Understanding the science behind geysers adds a layer of appreciation to your visit. The geological forces at play beneath the Earth’s surface contribute to the dynamic and captivating eruptions. It’s a reminder that what appears as a momentary spectacle is, in fact, the result of intricate natural processes that took millions of years to create.
How Much Time Should You Spend at Geysir?
While some may be content with a quick visit, true geyser enthusiasts might want to linger a bit longer. Plan for at least a couple of hours to explore the surrounding geothermal wonders, take in multiple Strokkur eruptions, and perhaps indulge in a picnic amidst Iceland’s surreal landscapes. There is also a restaurant onsite at the Geysir visitor centre, so it could be a great place to stop for lunch or a coffee.

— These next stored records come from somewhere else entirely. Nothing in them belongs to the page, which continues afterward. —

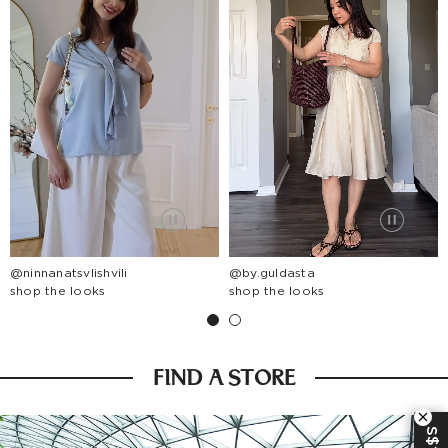
@ninnanatsvlishvili
@by.guldasta
shop the looks
shop the looks
FIND A STORE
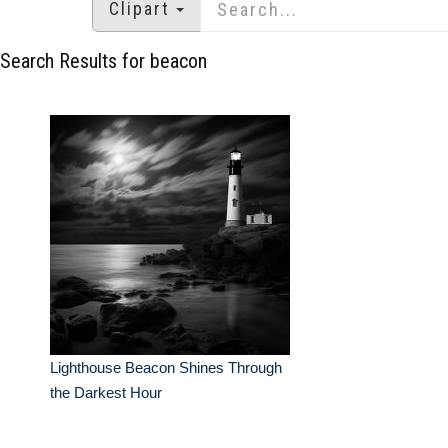
Clipart
Search Results for beacon
Lighthouse Beacon Shines Through
the Darkest Hour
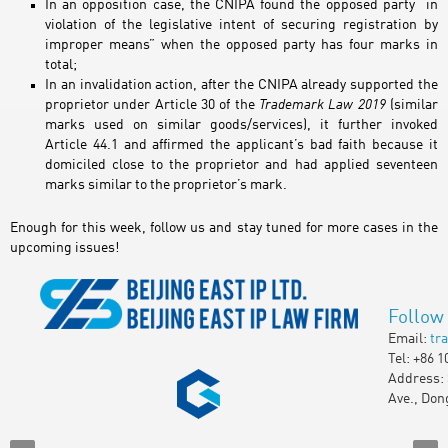
In an opposition case, the CNIPA found the opposed party “in
violation of the legislative intent of securing registration by
improper means” when the opposed party has four marks in
total;
In an invalidation action, after the CNIPA already supported the
proprietor under Article 30 of the
Trademark Law 2019
(similar
marks used on similar goods/services), it further invoked
Article 44.1 and affirmed the applicant’s bad faith because it
domiciled close to the proprietor and had applied seventeen
marks similar to the proprietor’s mark.
Enough for this week, follow us and stay tuned for more cases in the
upcoming issues!
Follow
Email:
tr
Tel: +86 1
Address: 
Ave., Don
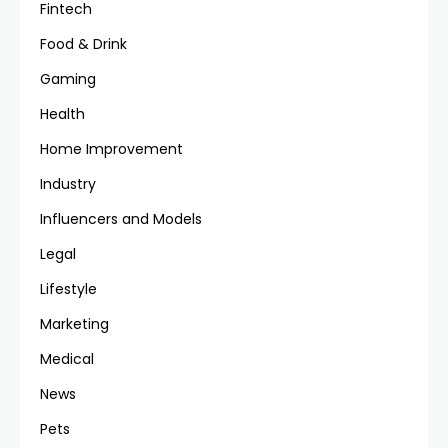
Fintech
Food & Drink
Gaming
Health
Home Improvement
Industry
Influencers and Models
Legal
Lifestyle
Marketing
Medical
News
Pets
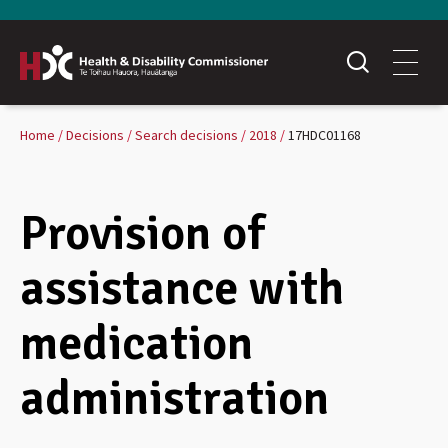
Home
Decisions
Search decisions
2018
17HDC01168
Provision of
assistance with
medication
administration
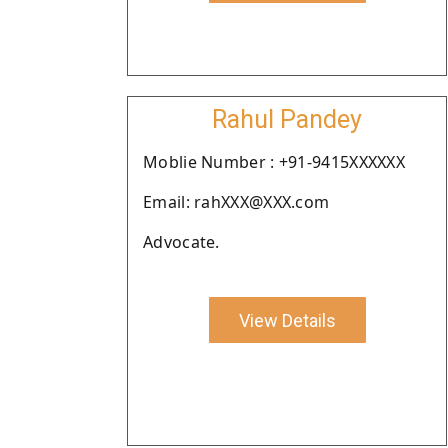
Rahul Pandey
Moblie Number : +91-9415XXXXXX
Email: rahXXX@XXX.com
Advocate.
View Details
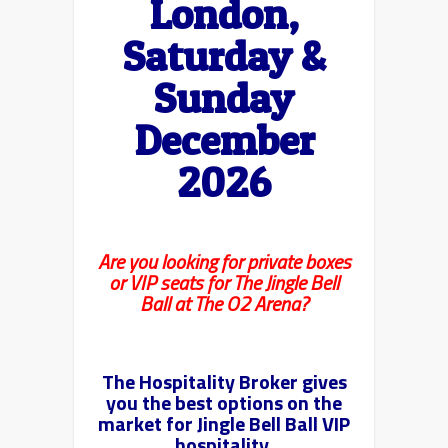
London,
Saturday &
Sunday
December
2026
Are you looking for private boxes
or VIP seats for The Jingle Bell
Ball at The O2 Arena?
The Hospitality Broker gives
you the best options on the
market for Jingle Bell Ball VIP
hospitality.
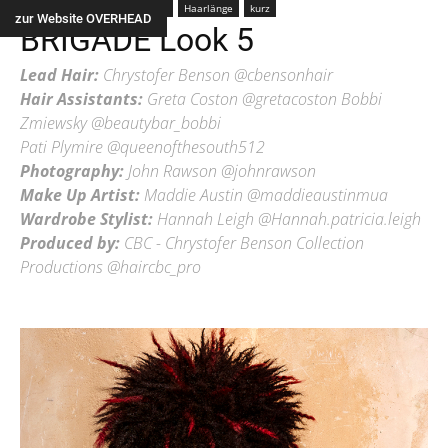
Farbe
color
Frau
Alle
Haarlänge
kurz
zur Website OVERHEAD
BRIGADE Look 5
Lead Hair:
Chrystofer Benson @cbensonhair
Hair Assistants:
Greta Coston @gretacoston Bobbi
Zmiewsky @beautybar_bobbi
Pati Plymire @queenofthesouth512
Photography:
John Rawson @johnrawson
Make Up Artist:
Maddie Austin @maddieaustinmua
Wardrobe Stylist:
Hannah Leigh @Hannah.patricia.leigh
Produced by:
CBC - Chrystofer Benson Collection
Productions @haircbc_pro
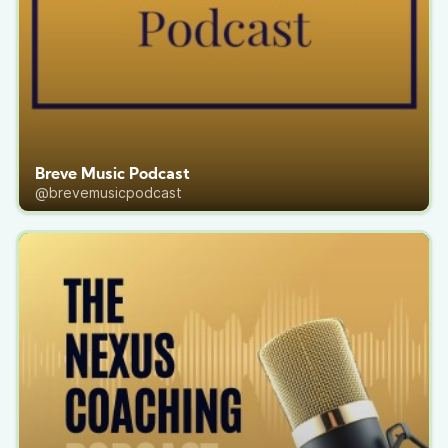
Breve Music Podcast
@brevemusicpodcast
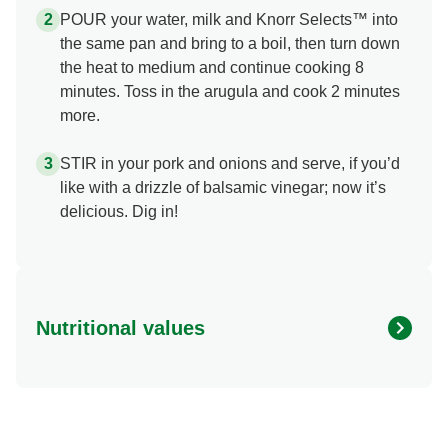
POUR your water, milk and Knorr Selects™ into
the same pan and bring to a boil, then turn down
the heat to medium and continue cooking 8
minutes. Toss in the arugula and cook 2 minutes
more.
STIR in your pork and onions and serve, if you’d
like with a drizzle of balsamic vinegar; now it’s
delicious. Dig in!
Nutritional values
Energy (g)
370.0
Calcium (g)
10.0 %
Carbohydrates (g)
35.0 g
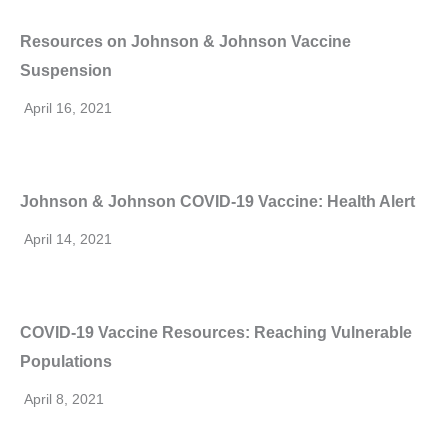
Resources on Johnson & Johnson Vaccine
Suspension
April 16, 2021
Johnson & Johnson COVID-19 Vaccine: Health Alert
April 14, 2021
COVID-19 Vaccine Resources: Reaching Vulnerable
Populations
April 8, 2021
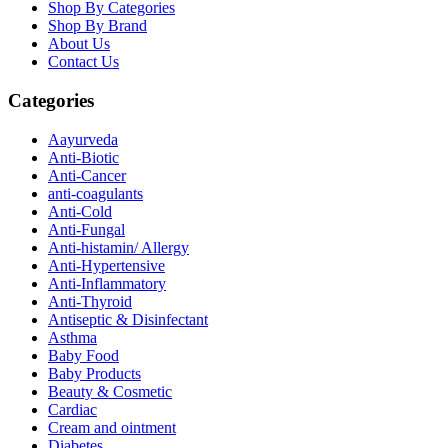
Shop By Categories
Shop By Brand
About Us
Contact Us
Categories
Aayurveda
Anti-Biotic
Anti-Cancer
anti-coagulants
Anti-Cold
Anti-Fungal
Anti-histamin/ Allergy
Anti-Hypertensive
Anti-Inflammatory
Anti-Thyroid
Antiseptic & Disinfectant
Asthma
Baby Food
Baby Products
Beauty & Cosmetic
Cardiac
Cream and ointment
Diabetes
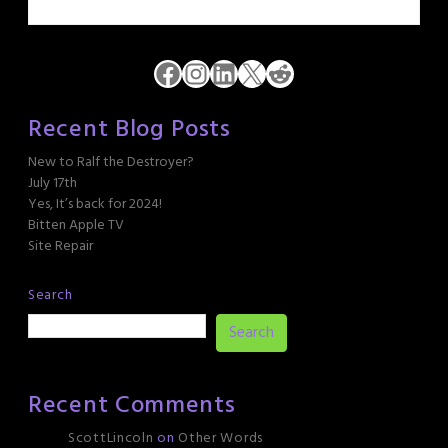
Facebook
Instagram
LinkedIn
X
Reddit
Recent Blog Posts
New to Ralf the Destroyer?
July 17th
Yes, It’s back for 2024!
Bitten Apple TV
Site Repair
Search
Search
Recent Comments
ScottLincoln
on
Other Words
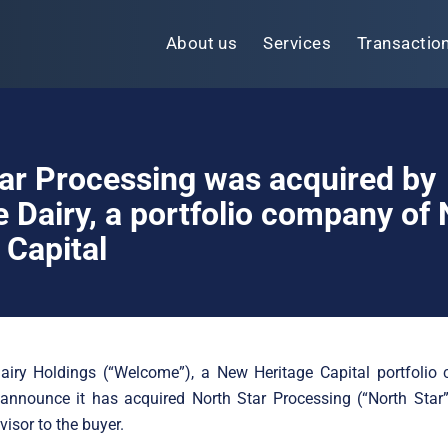
About us
Services
Transactio
ar Processing was acquired by
Dairy, a portfolio company of
 Capital
iry Holdings (“Welcome”), a New Heritage Capital portfolio 
announce it has acquired North Star Processing (“North Star”
visor to the buyer.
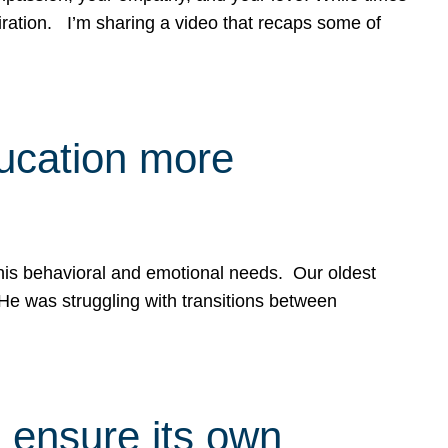
spiration. I’m sharing a video that recaps some of
ducation more
g his behavioral and emotional needs. Our oldest
 He was struggling with transitions between
 ensure its own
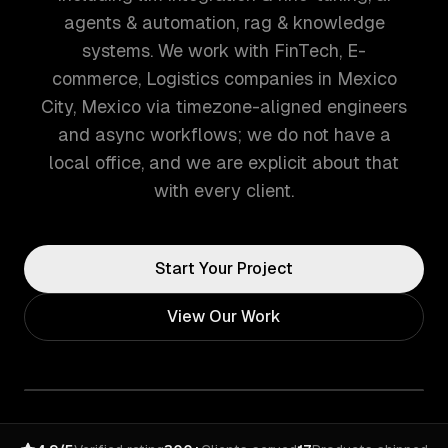
agents & automation, rag & knowledge
systems. We work with FinTech, E-
commerce, Logistics companies in Mexico
City, Mexico via timezone-aligned engineers
and async workflows; we do not have a
local office, and we are explicit about that
with every client.
Start Your Project
View Our Work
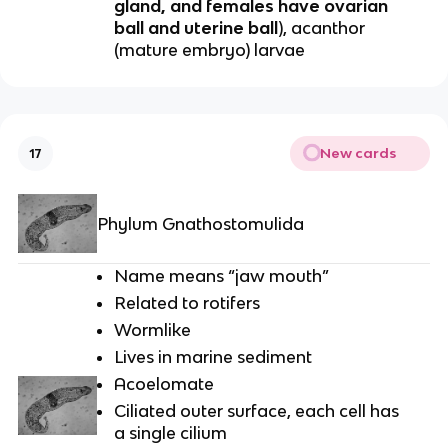
gland, and females have ovarian
ball and uterine ball
), acanthor
(mature embryo) larvae
New cards
17
Phylum Gnathostomulida
Name means “jaw mouth”
Related to rotifers
Wormlike
Lives in marine sediment
Acoelomate
Ciliated outer surface, each cell has
a single cilium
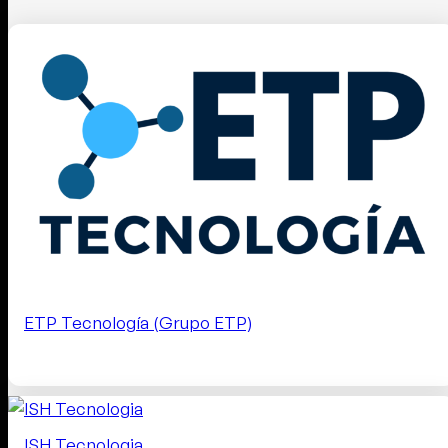
ETP Tecnología (Grupo ETP)
ISH Tecnologia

Geysir and Strokkur are not just destinations; they are experiences. Allowing yourself ample time ensures that you don’t rush through the marvels of Haukadalur valley. Wander around, breathe in the geothermal air, and let the magic of the geysers cast its spell on you.
Directions to Geysir
Finding your way to Geysir is part of the adventure but it’s not hard. If you’re driving, follow the signs and the GPS coordinates. If you’re on a guided tour, simply sit back, relax, and let the experts take care of the navigation. Either way, the journey to Geysir is as enchanting as the destination itself.
From Reykjavík, take Route 1 and then Route 35. It’s a pretty straightforward drive that is well-signposted, but don’t be surprised if the landscape challenges your sense of direction. There can sometimes be occasional detours due to weather conditions but this can often lead to hidden gems.
As you embark on your Icelandic escapade, make sure Geysir and Strokkur are at the top of your itinerary. From the rich history of Geysir to the rhythmic eruptions of Strokkur, Haukadalur valley promises a mesmerising experience that will etch itself into your travel memories. So, pack your sense of wonder, embrace the unpredictable Icelandic weather, and get ready to be spellbound by the natural wonders of Geysir and Strokkur. Safe and memorable travels!